→ EXERCISE DIRECTIONS
Reproduce every line of the records below without changing anything, but omit the picture markers.

(Text extracted from each page)
# # # #

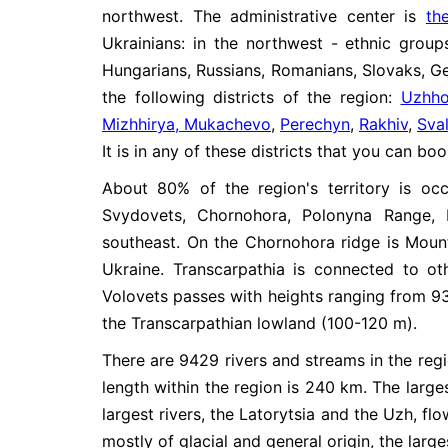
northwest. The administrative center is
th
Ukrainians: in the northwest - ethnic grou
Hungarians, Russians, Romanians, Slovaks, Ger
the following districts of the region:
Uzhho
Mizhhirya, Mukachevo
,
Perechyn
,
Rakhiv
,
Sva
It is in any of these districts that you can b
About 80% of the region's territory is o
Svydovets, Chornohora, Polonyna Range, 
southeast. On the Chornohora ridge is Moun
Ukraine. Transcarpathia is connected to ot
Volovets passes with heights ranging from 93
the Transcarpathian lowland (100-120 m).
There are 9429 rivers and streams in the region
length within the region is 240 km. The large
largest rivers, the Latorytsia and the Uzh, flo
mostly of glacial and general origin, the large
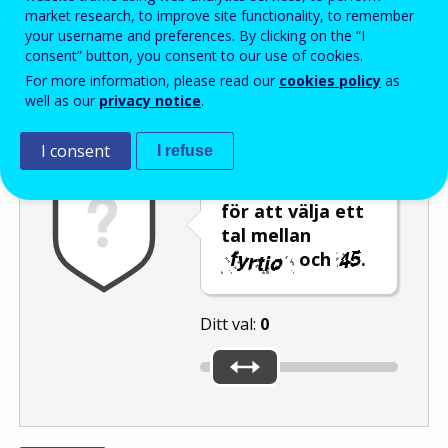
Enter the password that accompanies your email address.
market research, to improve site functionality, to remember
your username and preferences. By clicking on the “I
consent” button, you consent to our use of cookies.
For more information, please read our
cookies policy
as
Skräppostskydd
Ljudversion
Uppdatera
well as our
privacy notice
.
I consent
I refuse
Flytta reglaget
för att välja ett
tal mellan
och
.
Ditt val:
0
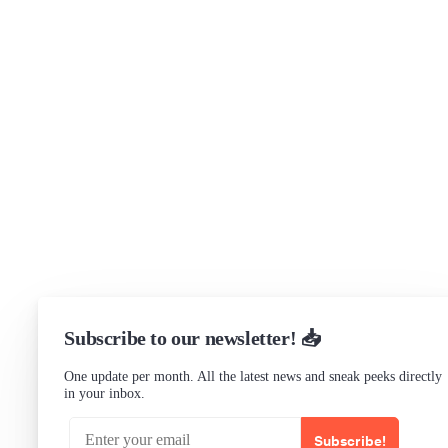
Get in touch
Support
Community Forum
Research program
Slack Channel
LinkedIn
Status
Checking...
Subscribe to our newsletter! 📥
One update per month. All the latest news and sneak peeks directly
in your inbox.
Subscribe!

# # # #

→ TASK RESPONSE
northwest. The administrative center is
th
Ukrainians: in the northwest - ethnic grou
Hungarians, Russians, Romanians, Slovaks, Ger
the following districts of the region:
Uzhho
Mizhhirya, Mukachevo
,
Perechyn
,
Rakhiv
,
Sva
It is in any of these districts that you can b
About 80% of the region's territory is o
Svydovets, Chornohora, Polonyna Range, 
southeast. On the Chornohora ridge is Moun
Ukraine. Transcarpathia is connected to ot
Volovets passes with heights ranging from 93
the Transcarpathian lowland (100-120 m).
There are 9429 rivers and streams in the region
length within the region is 240 km. The large
largest rivers, the Latorytsia and the Uzh, flo
mostly of glacial and general origin, the large
Enter the password that accompanies your email address.
market research, to improve site functionality, to remember
your username and preferences. By clicking on the “I
consent” button, you consent to our use of cookies.
For more information, please read our
cookies policy
as
Skräppostskydd
Ljudversion
Uppdatera
well as our
privacy notice
.
I consent
I refuse
Flytta reglaget
för att välja ett
tal mellan
och
.
Ditt val:
0
Get in touch
Support
Community Forum
Research program
Slack Channel
LinkedIn
Status
Checking...
Subscribe to our newsletter! 📥
One update per month. All the latest news and sneak peeks directly
in your inbox.
Subscribe!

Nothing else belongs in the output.